5 tips to becoming a big data superhero

'Our goal with respect to analytics, big data, population health is to protect, aid, support, those who give and receive care'
By Tom Sullivan
10:50 AM

Who’s the most powerful superhero?

Rishi Sikka, MDhas a favorite and it’s one most people have probably never even heard of: Waverider.

Sikka, senior vice president of clinical transformation at Advocate Healthcare, considers Waverider the most powerful superhero because he can surf the time stream and predict the future.

Leading up to his presentation here at the Healthcare IT News Big Data and Healthcare Analytics Forum in New York, Sikka looked up the word "hero" and found that it has existed for millennia -- it was even used prior to tongues we can trace -- and the root concept is "to protect."

Based on that definition from the Latin, and with a focus on population health management in mind, Sikka shared a fistful of tips about becoming a big data superhero.

1. Your power is looking to the future but your strength lies in the past and present. So healthcare professionals and organizations must assemble the data necessary to understand your current state of being, including knowing as much as possible about patients.
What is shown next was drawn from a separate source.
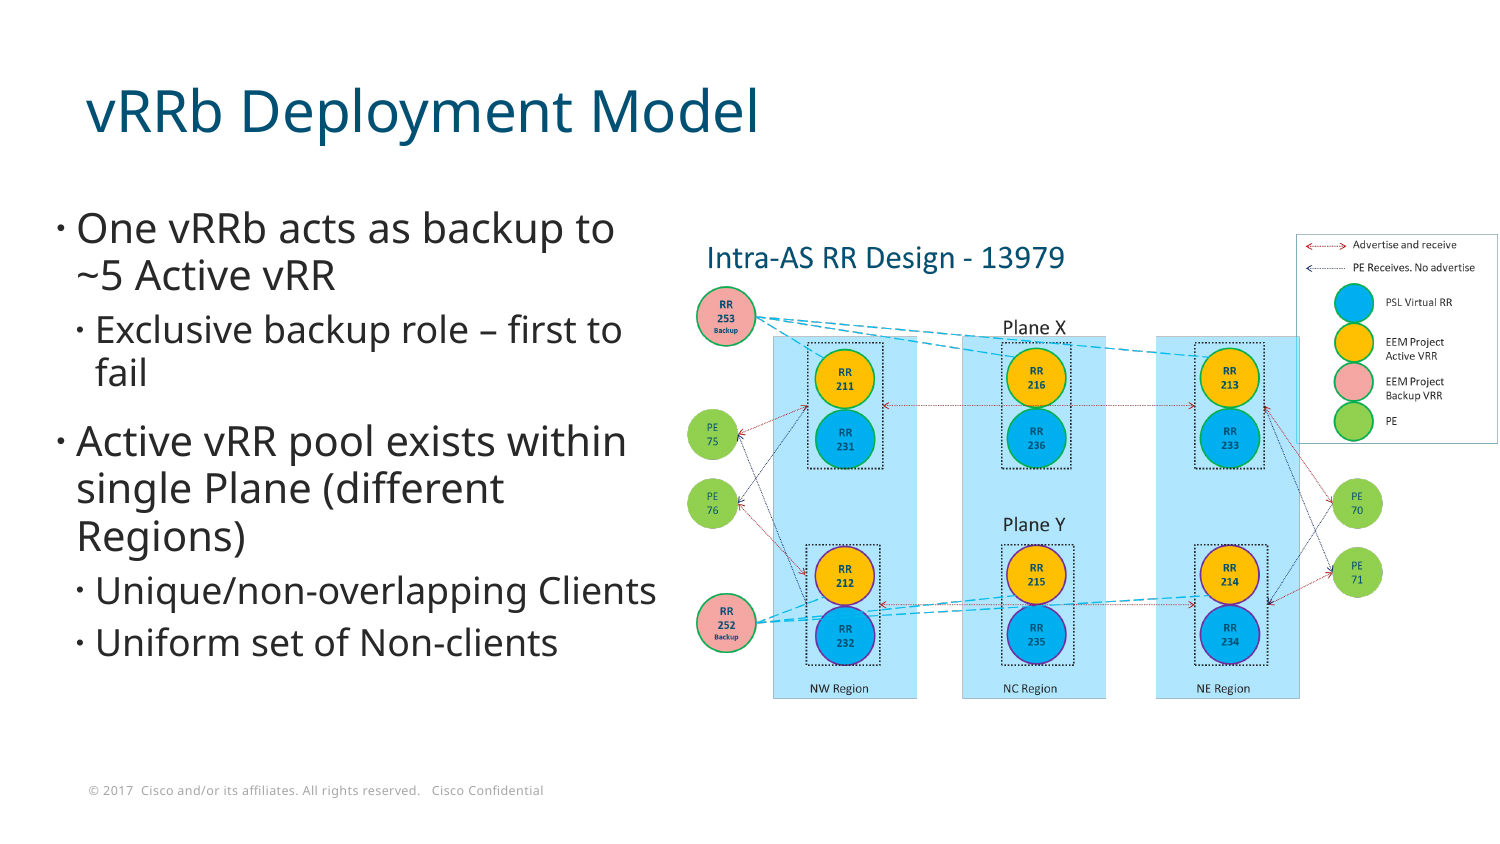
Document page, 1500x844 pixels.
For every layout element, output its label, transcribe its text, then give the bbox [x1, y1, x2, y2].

list One vRRb acts as backup to ~5 Active vRR Exclusive backup role – first to fail Active vRR pool exists within single Plane (different Regions) Unique/non-overlapping Clients Uniform set of Non-clients [47, 197, 658, 704]
picture [686, 226, 1500, 704]
title vRRb Deployment Model [71, 55, 1441, 176]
2. Pick your battles wisely. "All the great superheroes know when it’s time to move on," Sikka said, pointing to the need for risk stratification and strategic resource allocation, which is "where big data and population health intersect."

3. Your enemy has a name – and it’s regression to the mean. "I know it’s not very sexy," Sikka said of his description of that enemy. He recommended that healthcare organizations consider the impactability of what they are doing, or focusing on where they can have the biggest impact. "I hope impactability will become a buzzword in the next year or two."

4. Your superhero name is not ... Cassandra. "It’s a lovely name," Sikka explained, "just don't pick it as a superhero name." Why not? In Greek mythology, Cassandra, daughter of Apollo and a mortal mother, could predict the future. That was the blessing. The curse: Nobody believed her. "We don't want population health to be an academic exercise.”

5. Don't forget your mission. Every superhero is out fighting the bad guys, saving humanity, but sometimes even they can forget why they’re on this earth. "When we talk about population health we talk a lot about cost. We talk about bending the cost curve," he added, "but I don't know a single person on the front lines of care who gets jazzed up to bend the cost curve. The work revolves fundamentally around health." Sikka suggested that healthcare professionals work to steer the dialogue back to clinical outcomes and wellness.

Sikka wound back around to the root of the word hero: "Our goal with respect to analytics, big data, population health," he said, "is to protect, aid, support, those who give and receive care.”